We want an audit trail, but most of the transactions are made within a single business entity, e.g., from the stockroom to an assembly area. We've had process improvement projects that reduced the number of SAP transactions required to make something.

So maybe the key isn't so much having a government run system, but simply reducing the number of entities. For instance a hospital doesn't have to make a claim to Medicare, if the hospital is Medicare. Also, the game of figuring out how much to bill the patient goes away.

We don't even know how many entities there are in the medical system, or how much money is going to each one. Were I inclined towards cynicism, I'd suspect that this is by design.


If we had a national healthcare system the documentation would consist of proof of citizenship or permanent residency (or guardian's proof of same in the case of minors). That allows spot-checks to validate that fake or deceased people aren't being "treated" to generate fake charges.

Right now even Medicare/Medicaid need lots of process to verify you are eligible and/or enrolled. That wouldn't be a problem if everyone were covered automatically.


Right, but it’s probably done by auditing resources to treatment records. The actual patient needn’t be involved. And in countries like Canada you may end up with multiple operating agencies that are competing for efficiency, such as Coastal Health vs Providence, even though ultimately it’s the government footing the bill.

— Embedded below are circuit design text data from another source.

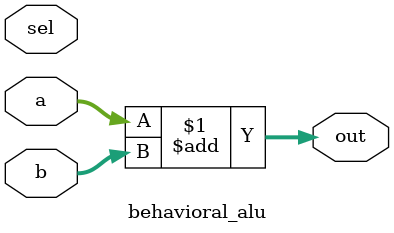
<source format=v>
module behavioral_alu (
    input [13:0] a,
    input [13:0] b,
    input [1:0] sel,
    output [14:0] out
);

//right now this is still just an adder, so change that to a behavioral definition of 
//an ALU. Look in the textbook for how this could be written.
    assign out = a + b;
endmodule

</source>
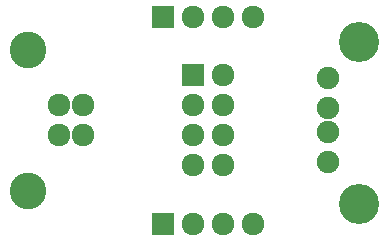
<source format=gbs>
G04 (created by PCBNEW (2013-05-16 BZR 4016)-stable) date 6/1/2013 11:24:41 AM*
%MOIN*%
G04 Gerber Fmt 3.4, Leading zero omitted, Abs format*
%FSLAX34Y34*%
G01*
G70*
G90*
G04 APERTURE LIST*
%ADD10C,0.00393701*%
%ADD11C,0.075748*%
%ADD12C,0.122048*%
%ADD13C,0.074848*%
%ADD14C,0.133848*%
%ADD15R,0.075748X0.075748*%
G04 APERTURE END LIST*
G54D10*
G54D11*
X53350Y-41000D03*
X53350Y-40000D03*
X52563Y-40000D03*
X52563Y-41000D03*
G54D12*
X51500Y-42862D03*
X51500Y-38138D03*
G54D13*
X61500Y-39100D03*
X61500Y-40100D03*
X61500Y-40900D03*
X61500Y-41900D03*
G54D14*
X62550Y-37900D03*
X62550Y-43300D03*
G54D15*
X57000Y-39000D03*
G54D11*
X58000Y-39000D03*
X57000Y-40000D03*
X58000Y-40000D03*
X57000Y-41000D03*
X58000Y-41000D03*
X57000Y-42000D03*
X58000Y-42000D03*
G54D15*
X56000Y-37050D03*
G54D11*
X57000Y-37050D03*
X58000Y-37050D03*
X59000Y-37050D03*
G54D15*
X56000Y-43950D03*
G54D11*
X57000Y-43950D03*
X58000Y-43950D03*
X59000Y-43950D03*
M02*

</source>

Providence is under Vancouver Coastal health. The authorities aren’t competing with each other (well, not really) as they have their own geographic catchments.


Right, but they're able to be audited against each other, even though they have separate geographic catchments. Significant discrepancies can be then analyzed.

Folks who view single-payer as a system without checks need to know how those checks do in fact occur.


There's a balance though. A huge bureaucracy to stop all fraud is expensive and cumbersome. There's going to be an acceptable level of fraud in order to keep the administration costs of the system in check.

Other countries have figured this out. The US could use the experience of our allies that already have systems that are working to design a system for us.